La nouvelle règle d’admissibilité du ouï-dire ne saurait être rigide et compartimentée; elle doit, au contraire, être souple et pouvoir s’adapter aux nouvelles situations.

La question primordiale demeure la nécessité que la preuve annihile les craintes que la déclaration puisse être fausse ou autrement erronée et qu’elle fournisse une base rationnelle permettant de rejeter d’autres explications, même conjecturales.

[54]      La nouvelle règle d’admissibilité du ouï-dire ne saurait être rigide et compartimentée; elle doit, au contraire, être souple et pouvoir s’adapter aux nouvelles situations : U. (F.J.), paragr. 20.Le juge du procès, gardien des règles de preuve, possède alors « un rôle davantage complexe et nuancé » : Youvarajah, paragr. 21. Il détermine « si la déclaration relatée atteint le seuil de fiabilité », alors que le juge des faits décide de « la fiabilité en dernière analyse » : Youvarajah, paragr. 23; Khelawon, paragr. 2. La distinction entre le seuil de fiabilité et la fiabilité en dernière analyse est essentielle : Bradshaw, paragr. 39; Khelawon, paragr. 50.

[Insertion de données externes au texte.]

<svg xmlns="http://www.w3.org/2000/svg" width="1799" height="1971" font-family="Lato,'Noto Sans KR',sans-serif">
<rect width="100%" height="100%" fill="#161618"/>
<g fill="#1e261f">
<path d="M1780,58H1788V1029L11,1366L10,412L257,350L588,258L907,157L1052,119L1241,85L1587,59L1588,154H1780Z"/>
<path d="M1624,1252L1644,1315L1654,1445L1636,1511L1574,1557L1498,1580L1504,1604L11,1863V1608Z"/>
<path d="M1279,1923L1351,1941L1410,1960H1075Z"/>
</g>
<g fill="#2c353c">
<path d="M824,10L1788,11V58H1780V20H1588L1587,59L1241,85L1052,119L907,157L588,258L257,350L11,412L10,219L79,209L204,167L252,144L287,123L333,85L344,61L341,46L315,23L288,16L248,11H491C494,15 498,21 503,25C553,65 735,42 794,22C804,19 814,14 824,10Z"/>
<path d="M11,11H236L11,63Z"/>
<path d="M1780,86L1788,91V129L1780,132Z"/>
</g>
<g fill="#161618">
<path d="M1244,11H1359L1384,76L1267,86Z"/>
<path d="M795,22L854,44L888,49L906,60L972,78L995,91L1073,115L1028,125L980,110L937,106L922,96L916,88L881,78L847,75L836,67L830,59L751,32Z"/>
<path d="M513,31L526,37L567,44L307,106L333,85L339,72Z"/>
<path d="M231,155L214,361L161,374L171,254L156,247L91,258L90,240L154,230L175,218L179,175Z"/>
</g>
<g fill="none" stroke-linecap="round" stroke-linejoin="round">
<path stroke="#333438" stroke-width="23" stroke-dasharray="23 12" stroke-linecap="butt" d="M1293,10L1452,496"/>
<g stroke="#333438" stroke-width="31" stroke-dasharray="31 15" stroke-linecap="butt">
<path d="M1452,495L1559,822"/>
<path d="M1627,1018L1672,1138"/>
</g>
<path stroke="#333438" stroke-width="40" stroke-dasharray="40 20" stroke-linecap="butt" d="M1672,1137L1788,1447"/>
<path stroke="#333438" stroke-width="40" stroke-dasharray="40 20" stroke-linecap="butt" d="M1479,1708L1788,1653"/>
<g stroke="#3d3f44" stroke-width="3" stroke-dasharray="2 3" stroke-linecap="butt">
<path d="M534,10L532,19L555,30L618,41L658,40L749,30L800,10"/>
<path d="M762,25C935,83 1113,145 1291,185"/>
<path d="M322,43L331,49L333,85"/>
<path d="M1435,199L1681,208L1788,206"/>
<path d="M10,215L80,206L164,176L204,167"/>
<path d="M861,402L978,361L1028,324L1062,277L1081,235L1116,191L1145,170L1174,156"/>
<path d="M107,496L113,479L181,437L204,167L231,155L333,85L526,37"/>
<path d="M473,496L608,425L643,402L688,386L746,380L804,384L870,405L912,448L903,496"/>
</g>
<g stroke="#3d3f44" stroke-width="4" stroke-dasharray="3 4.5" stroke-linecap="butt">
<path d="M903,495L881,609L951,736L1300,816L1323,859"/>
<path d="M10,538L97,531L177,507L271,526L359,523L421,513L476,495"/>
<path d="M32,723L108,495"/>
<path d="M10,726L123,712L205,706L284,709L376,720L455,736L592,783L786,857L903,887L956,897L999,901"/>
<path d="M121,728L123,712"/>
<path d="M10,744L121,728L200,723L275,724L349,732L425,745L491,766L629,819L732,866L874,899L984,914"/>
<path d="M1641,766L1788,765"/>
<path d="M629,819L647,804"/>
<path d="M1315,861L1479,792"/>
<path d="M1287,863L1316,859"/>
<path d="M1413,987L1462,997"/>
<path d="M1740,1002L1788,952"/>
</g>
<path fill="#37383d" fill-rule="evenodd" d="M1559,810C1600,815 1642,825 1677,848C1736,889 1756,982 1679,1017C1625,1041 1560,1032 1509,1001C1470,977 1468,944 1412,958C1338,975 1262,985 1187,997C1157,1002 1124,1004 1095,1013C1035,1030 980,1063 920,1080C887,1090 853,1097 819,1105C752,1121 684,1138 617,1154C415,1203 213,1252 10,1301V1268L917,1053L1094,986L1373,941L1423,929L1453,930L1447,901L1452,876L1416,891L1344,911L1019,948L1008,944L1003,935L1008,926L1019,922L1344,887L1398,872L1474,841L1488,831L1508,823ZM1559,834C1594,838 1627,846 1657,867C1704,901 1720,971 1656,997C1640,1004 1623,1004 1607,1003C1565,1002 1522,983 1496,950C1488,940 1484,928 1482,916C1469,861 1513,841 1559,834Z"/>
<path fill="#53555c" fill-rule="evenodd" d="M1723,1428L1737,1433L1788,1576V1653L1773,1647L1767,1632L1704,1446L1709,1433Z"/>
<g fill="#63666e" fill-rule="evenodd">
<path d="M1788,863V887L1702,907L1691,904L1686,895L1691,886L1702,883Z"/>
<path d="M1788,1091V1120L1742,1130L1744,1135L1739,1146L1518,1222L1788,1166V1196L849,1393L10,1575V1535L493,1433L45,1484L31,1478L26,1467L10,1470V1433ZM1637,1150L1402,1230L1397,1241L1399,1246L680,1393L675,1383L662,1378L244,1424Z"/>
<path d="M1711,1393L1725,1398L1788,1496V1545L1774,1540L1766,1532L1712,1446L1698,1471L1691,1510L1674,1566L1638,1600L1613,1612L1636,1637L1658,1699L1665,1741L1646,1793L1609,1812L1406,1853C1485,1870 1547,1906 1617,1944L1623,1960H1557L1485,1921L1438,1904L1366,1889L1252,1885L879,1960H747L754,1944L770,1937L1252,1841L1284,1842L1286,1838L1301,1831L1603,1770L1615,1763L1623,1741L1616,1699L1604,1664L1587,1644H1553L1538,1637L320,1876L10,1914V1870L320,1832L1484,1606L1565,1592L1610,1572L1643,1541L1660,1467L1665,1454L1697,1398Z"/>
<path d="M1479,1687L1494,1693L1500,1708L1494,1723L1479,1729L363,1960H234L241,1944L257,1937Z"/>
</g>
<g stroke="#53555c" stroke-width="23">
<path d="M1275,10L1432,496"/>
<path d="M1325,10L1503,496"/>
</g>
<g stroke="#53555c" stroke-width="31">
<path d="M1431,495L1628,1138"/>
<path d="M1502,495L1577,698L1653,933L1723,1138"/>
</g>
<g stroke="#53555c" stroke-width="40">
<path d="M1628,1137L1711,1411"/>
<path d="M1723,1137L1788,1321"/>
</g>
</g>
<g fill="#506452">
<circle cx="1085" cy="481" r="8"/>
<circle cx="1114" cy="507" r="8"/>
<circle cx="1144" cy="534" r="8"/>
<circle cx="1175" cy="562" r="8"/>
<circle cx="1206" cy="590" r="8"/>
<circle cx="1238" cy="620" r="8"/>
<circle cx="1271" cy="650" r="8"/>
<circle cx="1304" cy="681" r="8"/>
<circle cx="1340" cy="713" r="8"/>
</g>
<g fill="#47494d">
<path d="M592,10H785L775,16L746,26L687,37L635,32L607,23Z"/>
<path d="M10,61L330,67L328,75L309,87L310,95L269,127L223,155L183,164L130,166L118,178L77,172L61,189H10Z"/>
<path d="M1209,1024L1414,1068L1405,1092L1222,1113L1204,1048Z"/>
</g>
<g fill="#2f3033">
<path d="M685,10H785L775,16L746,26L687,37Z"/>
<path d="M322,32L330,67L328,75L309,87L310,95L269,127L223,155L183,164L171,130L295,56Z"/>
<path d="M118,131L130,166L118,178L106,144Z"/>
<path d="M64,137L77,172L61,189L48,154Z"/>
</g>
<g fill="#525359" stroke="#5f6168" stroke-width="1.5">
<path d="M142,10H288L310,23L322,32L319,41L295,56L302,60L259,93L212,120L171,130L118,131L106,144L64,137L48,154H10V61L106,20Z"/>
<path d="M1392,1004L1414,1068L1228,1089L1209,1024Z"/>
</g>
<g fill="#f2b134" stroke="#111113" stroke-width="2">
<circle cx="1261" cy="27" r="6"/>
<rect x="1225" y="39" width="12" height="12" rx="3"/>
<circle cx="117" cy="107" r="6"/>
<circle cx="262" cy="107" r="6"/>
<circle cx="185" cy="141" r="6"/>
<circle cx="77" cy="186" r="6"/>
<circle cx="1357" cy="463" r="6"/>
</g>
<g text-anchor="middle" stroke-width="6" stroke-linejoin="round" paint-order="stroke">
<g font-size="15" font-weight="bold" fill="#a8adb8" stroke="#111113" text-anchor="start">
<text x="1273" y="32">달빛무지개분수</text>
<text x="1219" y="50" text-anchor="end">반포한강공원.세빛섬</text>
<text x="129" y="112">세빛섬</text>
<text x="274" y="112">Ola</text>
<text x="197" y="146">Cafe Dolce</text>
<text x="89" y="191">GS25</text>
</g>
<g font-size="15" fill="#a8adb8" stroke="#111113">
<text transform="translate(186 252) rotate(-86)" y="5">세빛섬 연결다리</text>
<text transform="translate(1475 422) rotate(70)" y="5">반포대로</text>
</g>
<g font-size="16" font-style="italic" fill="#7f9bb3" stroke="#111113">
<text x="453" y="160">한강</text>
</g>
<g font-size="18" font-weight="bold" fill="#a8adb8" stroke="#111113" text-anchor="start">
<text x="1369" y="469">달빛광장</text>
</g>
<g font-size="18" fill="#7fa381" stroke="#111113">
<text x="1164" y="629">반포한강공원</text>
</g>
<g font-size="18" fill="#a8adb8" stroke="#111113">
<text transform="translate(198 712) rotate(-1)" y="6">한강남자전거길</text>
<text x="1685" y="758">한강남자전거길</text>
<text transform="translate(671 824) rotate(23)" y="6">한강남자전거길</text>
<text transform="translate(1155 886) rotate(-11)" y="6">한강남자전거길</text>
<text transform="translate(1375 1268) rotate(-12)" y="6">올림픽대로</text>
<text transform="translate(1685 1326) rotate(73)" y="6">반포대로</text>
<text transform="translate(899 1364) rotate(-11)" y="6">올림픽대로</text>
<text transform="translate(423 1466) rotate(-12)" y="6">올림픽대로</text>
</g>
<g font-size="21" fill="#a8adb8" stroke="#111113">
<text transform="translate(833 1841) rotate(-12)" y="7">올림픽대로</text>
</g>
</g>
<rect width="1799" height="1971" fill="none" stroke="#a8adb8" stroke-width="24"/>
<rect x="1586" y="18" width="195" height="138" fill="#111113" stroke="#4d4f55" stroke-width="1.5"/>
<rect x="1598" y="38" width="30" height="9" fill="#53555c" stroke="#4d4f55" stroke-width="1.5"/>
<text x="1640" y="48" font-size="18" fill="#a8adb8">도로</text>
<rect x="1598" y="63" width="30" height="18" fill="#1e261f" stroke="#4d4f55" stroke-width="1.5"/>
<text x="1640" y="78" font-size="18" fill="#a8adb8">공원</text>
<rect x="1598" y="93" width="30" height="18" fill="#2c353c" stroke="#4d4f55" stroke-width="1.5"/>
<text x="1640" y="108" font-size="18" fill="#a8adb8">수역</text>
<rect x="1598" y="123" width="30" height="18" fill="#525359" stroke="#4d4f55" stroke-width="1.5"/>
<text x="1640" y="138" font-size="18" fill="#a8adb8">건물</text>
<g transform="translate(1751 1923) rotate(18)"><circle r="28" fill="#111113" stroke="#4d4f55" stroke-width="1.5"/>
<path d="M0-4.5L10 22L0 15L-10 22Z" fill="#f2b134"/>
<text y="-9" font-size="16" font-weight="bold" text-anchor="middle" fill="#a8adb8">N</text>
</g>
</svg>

[55]      La question primordiale demeure la nécessité que la preuve annihile les craintes que la déclaration puisse être fausse ou autrement erronée et qu’elle fournisse une base rationnelle permettant de rejeter d’autres explications, même conjecturales. Or, c’est exactement l’exercice auquel s’est astreint le juge de première instance et c’est la conclusion qu’il a retenue. Rien ne permet d’infirmer le résultat auquel il est parvenu alors que la retenue s’impose en appel : Youvarajah, paragr. 31.

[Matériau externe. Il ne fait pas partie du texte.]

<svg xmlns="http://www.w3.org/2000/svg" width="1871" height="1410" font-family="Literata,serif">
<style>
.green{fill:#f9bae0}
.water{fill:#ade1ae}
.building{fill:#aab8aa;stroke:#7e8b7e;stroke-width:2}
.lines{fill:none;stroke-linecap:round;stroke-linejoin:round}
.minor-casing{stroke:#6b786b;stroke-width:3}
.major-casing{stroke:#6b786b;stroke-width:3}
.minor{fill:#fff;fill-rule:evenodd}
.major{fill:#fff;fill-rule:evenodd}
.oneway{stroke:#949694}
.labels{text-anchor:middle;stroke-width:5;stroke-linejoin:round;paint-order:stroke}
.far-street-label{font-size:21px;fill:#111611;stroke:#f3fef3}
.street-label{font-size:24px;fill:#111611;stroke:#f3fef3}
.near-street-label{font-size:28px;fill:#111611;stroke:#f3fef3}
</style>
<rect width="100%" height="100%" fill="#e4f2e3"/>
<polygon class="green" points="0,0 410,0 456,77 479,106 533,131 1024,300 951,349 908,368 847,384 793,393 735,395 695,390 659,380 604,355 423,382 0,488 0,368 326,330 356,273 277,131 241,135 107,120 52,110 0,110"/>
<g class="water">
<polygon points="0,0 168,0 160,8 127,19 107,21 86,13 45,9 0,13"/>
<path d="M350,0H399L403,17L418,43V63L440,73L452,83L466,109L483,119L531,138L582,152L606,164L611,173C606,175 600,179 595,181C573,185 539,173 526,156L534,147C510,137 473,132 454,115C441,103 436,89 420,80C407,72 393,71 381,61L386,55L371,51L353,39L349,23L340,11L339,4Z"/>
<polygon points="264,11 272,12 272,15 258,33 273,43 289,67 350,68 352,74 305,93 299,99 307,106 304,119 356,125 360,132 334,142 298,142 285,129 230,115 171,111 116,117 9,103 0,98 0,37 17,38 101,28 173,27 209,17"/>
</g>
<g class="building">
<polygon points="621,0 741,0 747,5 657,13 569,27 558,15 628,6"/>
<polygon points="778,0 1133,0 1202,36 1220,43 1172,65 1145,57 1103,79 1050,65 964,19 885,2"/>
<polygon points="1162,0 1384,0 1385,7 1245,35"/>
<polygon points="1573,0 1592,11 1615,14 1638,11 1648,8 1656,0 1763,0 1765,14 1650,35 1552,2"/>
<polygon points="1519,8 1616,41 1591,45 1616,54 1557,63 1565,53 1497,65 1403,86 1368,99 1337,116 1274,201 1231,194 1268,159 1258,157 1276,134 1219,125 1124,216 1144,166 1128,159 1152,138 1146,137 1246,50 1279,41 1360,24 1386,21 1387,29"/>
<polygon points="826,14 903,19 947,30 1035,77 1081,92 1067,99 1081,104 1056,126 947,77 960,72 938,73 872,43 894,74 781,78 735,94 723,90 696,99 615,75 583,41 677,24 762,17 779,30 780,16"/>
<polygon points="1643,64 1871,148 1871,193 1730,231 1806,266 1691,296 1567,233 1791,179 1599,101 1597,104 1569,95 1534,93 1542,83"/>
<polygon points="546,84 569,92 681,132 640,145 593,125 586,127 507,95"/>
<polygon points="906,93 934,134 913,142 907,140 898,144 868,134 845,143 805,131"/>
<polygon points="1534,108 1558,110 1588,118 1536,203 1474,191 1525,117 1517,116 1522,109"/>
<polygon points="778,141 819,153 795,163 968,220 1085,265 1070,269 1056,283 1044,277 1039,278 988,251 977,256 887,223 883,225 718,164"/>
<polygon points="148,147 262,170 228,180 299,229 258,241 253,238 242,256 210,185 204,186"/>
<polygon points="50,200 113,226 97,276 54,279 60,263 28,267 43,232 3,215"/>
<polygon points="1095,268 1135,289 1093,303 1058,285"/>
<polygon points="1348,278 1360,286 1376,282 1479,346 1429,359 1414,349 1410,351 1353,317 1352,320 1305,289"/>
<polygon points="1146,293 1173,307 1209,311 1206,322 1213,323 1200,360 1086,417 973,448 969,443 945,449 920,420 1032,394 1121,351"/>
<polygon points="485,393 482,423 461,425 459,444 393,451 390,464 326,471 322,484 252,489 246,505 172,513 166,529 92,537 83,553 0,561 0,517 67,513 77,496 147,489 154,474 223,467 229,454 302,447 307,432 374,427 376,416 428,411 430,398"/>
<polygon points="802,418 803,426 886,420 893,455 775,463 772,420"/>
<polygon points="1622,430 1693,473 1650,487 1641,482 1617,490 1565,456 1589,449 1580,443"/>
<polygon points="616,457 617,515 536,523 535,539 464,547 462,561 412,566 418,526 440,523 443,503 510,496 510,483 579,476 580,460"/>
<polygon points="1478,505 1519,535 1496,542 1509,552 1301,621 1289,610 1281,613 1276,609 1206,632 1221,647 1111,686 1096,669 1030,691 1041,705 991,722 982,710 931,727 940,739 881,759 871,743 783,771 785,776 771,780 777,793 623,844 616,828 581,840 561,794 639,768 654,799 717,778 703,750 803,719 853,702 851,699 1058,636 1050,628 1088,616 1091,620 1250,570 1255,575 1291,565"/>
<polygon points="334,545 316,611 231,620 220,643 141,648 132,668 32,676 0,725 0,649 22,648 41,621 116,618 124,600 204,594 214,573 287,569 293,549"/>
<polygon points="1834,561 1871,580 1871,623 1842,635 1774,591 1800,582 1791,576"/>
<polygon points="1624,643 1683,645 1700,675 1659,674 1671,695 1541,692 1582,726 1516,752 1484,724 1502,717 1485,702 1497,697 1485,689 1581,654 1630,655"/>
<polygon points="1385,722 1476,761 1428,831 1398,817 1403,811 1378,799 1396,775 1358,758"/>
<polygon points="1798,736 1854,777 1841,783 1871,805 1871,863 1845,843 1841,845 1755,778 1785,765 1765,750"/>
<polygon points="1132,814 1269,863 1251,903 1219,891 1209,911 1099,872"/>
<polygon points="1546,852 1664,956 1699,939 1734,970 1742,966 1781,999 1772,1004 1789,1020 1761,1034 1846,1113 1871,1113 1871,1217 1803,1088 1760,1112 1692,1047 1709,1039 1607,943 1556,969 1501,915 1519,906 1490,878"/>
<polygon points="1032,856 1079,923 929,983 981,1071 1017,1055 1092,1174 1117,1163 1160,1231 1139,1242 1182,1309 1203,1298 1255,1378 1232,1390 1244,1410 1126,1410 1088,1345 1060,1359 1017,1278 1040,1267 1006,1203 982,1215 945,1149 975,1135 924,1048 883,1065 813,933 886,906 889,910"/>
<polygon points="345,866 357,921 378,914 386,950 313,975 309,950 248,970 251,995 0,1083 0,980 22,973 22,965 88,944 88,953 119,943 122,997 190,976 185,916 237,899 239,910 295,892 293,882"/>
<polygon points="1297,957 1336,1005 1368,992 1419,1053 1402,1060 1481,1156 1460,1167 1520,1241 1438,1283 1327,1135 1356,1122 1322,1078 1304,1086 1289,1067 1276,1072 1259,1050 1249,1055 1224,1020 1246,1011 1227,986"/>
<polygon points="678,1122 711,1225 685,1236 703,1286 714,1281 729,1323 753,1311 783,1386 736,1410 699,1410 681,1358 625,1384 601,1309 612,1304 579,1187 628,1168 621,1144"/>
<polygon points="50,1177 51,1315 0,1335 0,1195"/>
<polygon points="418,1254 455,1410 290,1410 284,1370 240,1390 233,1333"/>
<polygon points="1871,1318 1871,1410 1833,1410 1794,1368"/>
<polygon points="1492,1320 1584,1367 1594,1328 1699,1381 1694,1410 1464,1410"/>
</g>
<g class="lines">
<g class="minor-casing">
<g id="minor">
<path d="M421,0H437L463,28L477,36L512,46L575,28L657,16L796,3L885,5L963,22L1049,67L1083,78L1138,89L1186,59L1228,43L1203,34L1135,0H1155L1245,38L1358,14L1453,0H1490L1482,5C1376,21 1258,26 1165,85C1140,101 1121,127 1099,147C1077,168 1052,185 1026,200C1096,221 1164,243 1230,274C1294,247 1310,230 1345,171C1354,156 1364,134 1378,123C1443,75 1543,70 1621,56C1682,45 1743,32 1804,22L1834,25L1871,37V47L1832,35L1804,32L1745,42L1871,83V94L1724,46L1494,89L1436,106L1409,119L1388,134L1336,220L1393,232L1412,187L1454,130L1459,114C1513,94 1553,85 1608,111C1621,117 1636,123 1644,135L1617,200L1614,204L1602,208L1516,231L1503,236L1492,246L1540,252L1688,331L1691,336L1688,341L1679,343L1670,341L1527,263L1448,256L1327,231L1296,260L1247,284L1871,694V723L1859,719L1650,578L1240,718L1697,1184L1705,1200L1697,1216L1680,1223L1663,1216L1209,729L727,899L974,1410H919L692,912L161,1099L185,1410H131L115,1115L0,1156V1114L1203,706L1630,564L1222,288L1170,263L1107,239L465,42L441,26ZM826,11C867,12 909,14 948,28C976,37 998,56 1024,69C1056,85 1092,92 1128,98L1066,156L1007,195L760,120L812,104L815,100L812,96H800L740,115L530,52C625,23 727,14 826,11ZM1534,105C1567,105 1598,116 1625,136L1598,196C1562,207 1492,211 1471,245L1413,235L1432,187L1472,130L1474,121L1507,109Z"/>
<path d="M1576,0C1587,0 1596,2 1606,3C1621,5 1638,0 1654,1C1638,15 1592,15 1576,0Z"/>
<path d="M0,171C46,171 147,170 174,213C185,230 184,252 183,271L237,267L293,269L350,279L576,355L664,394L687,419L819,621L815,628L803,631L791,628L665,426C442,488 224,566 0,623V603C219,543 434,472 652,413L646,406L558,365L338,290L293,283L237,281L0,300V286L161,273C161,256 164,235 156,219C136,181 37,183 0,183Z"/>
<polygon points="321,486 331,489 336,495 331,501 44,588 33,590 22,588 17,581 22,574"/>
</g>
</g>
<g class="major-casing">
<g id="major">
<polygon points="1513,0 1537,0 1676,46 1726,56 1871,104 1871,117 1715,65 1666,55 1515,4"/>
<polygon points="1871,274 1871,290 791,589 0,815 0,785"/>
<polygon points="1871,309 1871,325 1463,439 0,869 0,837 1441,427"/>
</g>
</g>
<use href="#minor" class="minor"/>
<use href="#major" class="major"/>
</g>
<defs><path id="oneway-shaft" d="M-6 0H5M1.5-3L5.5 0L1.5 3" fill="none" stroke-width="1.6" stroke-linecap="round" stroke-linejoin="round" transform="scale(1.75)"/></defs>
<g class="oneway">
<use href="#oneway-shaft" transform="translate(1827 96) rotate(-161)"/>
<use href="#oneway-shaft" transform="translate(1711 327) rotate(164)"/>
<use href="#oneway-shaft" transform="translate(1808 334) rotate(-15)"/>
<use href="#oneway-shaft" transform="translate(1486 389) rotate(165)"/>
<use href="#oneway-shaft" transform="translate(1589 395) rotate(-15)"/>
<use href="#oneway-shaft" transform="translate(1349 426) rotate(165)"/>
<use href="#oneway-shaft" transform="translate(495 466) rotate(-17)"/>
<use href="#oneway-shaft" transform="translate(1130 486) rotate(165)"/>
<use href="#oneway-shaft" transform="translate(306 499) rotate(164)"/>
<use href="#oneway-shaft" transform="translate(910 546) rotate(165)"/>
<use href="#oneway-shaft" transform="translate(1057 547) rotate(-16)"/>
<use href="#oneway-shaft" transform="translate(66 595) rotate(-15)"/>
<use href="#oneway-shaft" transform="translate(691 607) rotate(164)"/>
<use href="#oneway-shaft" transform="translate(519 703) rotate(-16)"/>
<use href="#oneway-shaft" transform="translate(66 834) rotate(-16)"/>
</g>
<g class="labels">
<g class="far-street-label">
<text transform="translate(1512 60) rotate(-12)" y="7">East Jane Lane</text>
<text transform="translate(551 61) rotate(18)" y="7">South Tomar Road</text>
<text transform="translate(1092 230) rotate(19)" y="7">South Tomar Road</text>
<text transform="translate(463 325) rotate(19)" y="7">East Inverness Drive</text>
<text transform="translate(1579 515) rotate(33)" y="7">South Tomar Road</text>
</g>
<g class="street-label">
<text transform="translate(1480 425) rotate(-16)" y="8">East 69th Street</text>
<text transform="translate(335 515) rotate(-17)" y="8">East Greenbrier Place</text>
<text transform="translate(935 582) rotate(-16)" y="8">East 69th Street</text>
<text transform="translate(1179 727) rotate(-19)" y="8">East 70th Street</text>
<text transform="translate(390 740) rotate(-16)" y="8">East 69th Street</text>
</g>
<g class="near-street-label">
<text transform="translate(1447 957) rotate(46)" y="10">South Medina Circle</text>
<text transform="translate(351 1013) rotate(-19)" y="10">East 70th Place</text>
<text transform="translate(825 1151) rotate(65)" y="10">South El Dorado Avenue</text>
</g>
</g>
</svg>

[56]      Il est vrai, lorsqu’il s’agit d’évaluer la fiabilité substantielle, que Bradshaw requiert qu’une preuve de corroboration porte sur un aspect important de la déclaration. Il faut toutefois examiner cette exigence dans un double contexte : celui de l’arrêt Bradshaw et celui du présent dossier.

[57]      Les faits singuliers dans Bradshaw sont importants : R. v. Larue, 2018 YKCA 9, paragr. 98-101 (la juge Dickson) confirmé par 2019 CSC 25, [2019] 2 R.C.S. 398; R. v. Hall, 2018 MBCA 122, paragr. 77-78. Dans cette affaire, le déclarant, une personne à la crédibilité douteuse et visée par Vetrovec, avait antérieurement, et sur une longue période, fait plusieurs déclarations contradictoires sur sa propre participation aux meurtres et sur celle de l’accusé, alors que le seul aspect susceptible de corroborer sa dernière déclaration était les conditions météorologiques et la preuve médicolégale confirmant la manière de commettre les meurtres. On peut comprendre qu’il fallait être particulièrement exigeant avant de permettre le dépôt d’une déclaration provenant d’un tel témoin.

[60]      Par ailleurs, l’analyse de notre collègue portant sur la preuve de corroboration se fonde en grande partie sur Bradshaw qui, de son côté, a été rendu dans un contexte différent du nôtre puisque, dans cette affaire, le juge s’était basé principalement sinon exclusivement sur la corroboration pour admettre la preuve (la fiabilité substantielle). Ce n’est pas le cas ici, même si le juge n’a pas rigoureusement distingué les deux approches (fiabilité substantielle/fiabilité d’ordre procédural).